Holy McJesus! Christmas in a backwoods town is an incredible bonanza of gossip, drama, and illegal substances. My favorite experience is the Christmas Eve church service communion. The social pressure is so thick that you could harvest it with a net and put it in a butterfly jar. Everyone, and their family, is paraded in their Sunday best before the whole community. Children are worn like trophies, and jewelry is flaunted like set of fake breasts. And after asking for forgiveness for our sins by symbolically eating stale crackers and grape juice, everyone goes to one of three or four get-togethers and gets hammered and tells racist, dirty jokes (or argues violently about college football)

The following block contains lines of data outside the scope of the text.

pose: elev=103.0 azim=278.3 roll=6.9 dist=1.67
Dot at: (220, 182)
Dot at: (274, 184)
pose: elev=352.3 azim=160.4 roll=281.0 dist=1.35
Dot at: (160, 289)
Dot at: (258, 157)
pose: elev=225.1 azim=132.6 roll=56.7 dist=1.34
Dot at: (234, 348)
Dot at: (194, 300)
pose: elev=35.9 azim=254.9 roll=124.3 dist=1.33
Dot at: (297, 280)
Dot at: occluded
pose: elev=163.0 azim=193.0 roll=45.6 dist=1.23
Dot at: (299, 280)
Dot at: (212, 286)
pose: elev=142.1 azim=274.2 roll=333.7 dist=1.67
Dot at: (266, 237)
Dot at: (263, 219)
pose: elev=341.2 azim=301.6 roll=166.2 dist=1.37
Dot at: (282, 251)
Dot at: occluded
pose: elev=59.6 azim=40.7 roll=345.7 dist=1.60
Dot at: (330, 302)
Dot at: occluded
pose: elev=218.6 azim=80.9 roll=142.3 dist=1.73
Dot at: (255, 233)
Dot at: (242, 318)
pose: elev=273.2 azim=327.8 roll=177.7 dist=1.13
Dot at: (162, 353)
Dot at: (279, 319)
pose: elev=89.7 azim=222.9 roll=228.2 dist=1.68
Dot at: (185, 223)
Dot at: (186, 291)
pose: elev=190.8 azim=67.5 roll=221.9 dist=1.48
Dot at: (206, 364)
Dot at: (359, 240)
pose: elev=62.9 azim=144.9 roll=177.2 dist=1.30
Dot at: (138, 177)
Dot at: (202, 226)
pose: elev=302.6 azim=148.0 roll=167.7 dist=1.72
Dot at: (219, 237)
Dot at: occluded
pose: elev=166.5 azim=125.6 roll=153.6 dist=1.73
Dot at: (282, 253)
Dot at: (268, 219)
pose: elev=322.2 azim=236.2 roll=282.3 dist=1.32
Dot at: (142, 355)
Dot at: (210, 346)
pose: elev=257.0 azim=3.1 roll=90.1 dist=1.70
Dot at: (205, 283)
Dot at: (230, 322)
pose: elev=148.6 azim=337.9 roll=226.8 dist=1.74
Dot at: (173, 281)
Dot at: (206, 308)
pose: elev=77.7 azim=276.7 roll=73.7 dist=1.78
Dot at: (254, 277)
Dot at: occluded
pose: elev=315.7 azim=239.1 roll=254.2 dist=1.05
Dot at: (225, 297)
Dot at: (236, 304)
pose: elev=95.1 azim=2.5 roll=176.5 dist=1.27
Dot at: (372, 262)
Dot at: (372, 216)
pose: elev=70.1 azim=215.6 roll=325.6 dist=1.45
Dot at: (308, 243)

Anyways, now that I have internet back at my finger tips I wanted to share this holiday email from my friend who just left for
> I hate it when people forward bogus warnings...but this one is
> real, and it's important. So please send this warning to
> everyone on your e-mail list.
> If someone comes to your front door saying they are conducting a
> survey on deer ticks and asks you to take your clothes off and
> dance around with your arms up,
> DO NOT DO IT!! IT IS A SCAM;
> they only want to see you naked.
>
> I wish I'd gotten this email yesterday.? I feel so stupid.
>
> Pass this along to your friends and loved ones before it's too late.